| Given exercise |
Locate every line in the records below that contains the string "IMPRINT" and copy each of those lines. Case counts.

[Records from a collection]

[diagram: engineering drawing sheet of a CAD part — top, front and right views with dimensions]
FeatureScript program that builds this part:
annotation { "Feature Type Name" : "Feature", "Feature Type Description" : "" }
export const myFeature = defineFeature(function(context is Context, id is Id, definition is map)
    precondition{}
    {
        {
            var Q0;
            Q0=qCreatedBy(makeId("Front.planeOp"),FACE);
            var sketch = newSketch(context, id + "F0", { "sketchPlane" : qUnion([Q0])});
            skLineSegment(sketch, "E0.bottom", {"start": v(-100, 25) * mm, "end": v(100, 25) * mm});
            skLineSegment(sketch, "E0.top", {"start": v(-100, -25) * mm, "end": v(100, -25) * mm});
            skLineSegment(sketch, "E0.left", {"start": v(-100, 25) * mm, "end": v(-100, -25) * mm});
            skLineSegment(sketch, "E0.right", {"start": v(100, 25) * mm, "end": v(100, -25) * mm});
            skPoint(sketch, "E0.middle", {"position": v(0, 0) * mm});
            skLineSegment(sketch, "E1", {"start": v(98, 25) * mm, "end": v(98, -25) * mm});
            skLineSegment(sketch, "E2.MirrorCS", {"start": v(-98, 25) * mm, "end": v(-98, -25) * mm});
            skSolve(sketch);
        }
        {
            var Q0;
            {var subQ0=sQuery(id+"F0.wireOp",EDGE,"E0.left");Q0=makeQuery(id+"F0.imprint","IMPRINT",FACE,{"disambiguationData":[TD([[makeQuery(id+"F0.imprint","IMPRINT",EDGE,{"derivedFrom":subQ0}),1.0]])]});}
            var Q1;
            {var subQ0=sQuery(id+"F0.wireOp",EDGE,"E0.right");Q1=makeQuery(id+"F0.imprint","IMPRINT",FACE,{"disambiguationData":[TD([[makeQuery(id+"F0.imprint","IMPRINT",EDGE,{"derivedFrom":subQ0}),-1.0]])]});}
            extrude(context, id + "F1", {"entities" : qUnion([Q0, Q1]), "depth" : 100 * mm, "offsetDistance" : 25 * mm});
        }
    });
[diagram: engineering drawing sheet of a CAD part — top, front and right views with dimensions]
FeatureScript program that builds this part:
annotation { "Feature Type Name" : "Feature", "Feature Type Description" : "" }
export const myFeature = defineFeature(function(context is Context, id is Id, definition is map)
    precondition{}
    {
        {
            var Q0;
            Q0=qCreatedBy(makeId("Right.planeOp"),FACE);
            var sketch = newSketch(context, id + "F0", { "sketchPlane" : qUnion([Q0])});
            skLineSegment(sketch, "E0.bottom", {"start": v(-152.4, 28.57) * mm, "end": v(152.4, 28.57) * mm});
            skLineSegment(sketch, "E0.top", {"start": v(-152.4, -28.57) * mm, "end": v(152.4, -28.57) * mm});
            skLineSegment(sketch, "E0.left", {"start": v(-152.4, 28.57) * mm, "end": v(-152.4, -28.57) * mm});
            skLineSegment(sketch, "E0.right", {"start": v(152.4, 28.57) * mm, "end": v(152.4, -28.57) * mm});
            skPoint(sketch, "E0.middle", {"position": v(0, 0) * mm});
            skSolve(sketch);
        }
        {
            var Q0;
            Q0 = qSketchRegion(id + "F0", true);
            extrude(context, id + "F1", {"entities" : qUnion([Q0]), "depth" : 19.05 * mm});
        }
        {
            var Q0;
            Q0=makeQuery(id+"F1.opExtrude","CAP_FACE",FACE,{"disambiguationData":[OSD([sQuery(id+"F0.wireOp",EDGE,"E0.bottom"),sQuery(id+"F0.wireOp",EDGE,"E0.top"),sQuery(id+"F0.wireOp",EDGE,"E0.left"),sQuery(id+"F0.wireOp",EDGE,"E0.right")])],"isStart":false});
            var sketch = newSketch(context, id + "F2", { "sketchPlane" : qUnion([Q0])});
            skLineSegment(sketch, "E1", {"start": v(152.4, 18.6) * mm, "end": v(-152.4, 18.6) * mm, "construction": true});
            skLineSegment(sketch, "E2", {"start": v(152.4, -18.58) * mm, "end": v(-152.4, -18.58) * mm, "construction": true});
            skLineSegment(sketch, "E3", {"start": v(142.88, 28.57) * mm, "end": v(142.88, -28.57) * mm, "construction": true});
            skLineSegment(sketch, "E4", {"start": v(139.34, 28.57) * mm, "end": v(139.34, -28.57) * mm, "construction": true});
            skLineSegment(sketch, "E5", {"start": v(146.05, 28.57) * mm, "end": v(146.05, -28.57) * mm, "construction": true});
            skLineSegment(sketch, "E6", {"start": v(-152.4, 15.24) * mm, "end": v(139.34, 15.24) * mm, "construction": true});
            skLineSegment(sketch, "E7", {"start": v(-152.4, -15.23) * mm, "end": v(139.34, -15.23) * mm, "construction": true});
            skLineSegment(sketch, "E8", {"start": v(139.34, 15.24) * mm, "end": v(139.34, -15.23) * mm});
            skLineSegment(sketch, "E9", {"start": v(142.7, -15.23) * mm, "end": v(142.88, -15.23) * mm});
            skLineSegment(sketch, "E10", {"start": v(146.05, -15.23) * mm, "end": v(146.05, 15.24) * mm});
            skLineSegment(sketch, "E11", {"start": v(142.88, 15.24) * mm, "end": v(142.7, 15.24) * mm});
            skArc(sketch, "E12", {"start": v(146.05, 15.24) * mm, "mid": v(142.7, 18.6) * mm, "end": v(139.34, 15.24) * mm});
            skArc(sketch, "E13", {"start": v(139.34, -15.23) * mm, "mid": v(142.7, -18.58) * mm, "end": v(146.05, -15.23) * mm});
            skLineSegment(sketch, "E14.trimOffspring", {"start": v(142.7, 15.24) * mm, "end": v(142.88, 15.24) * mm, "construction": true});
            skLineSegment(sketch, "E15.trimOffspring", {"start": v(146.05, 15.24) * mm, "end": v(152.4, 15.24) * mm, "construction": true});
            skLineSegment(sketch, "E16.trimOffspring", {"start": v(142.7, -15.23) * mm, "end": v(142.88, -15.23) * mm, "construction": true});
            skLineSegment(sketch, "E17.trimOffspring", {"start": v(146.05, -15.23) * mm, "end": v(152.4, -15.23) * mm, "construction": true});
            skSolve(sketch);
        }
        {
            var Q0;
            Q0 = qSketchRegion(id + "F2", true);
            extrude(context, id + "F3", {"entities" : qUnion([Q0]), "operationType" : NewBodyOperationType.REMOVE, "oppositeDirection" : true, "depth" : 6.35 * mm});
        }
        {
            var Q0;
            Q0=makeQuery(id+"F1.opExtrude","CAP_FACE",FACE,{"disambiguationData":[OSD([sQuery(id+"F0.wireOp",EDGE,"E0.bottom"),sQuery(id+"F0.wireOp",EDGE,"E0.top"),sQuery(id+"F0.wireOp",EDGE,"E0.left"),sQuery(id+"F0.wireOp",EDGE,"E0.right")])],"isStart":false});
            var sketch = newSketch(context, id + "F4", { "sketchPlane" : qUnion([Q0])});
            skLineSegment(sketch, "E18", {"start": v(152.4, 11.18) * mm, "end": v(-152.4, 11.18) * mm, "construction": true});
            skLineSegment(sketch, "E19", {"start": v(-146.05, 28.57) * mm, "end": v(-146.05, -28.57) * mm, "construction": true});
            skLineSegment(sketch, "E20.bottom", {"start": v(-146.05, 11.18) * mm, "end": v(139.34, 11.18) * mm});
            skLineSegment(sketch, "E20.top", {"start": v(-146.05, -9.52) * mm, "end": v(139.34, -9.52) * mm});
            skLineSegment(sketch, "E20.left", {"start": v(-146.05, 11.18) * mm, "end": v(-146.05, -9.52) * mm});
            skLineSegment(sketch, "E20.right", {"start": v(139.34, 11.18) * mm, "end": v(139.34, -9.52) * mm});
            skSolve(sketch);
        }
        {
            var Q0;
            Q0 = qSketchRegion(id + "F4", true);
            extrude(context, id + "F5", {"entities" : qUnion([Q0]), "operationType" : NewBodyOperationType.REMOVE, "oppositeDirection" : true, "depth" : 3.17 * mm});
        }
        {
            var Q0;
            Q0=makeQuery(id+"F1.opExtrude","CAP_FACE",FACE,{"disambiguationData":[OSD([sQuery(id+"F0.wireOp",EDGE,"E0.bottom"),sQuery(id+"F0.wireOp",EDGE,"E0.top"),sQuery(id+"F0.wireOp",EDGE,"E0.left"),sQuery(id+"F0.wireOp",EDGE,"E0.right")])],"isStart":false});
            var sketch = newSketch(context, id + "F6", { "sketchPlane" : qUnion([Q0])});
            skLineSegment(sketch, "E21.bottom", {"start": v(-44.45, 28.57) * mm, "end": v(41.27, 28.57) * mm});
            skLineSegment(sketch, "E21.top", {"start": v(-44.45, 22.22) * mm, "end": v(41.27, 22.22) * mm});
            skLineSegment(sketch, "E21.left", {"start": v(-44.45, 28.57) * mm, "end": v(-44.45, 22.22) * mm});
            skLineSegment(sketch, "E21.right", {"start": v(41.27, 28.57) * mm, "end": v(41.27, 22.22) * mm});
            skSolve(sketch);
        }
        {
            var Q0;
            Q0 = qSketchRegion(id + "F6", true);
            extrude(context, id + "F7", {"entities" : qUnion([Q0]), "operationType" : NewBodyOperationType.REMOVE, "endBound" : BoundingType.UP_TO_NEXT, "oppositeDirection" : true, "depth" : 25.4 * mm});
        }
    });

| Response for this exercise |
            {var subQ0=sQuery(id+"F0.wireOp",EDGE,"E0.left");Q0=makeQuery(id+"F0.imprint","IMPRINT",FACE,{"disambiguationData":[TD([[makeQuery(id+"F0.imprint","IMPRINT",EDGE,{"derivedFrom":subQ0}),1.0]])]});}
            {var subQ0=sQuery(id+"F0.wireOp",EDGE,"E0.right");Q1=makeQuery(id+"F0.imprint","IMPRINT",FACE,{"disambiguationData":[TD([[makeQuery(id+"F0.imprint","IMPRINT",EDGE,{"derivedFrom":subQ0}),-1.0]])]});}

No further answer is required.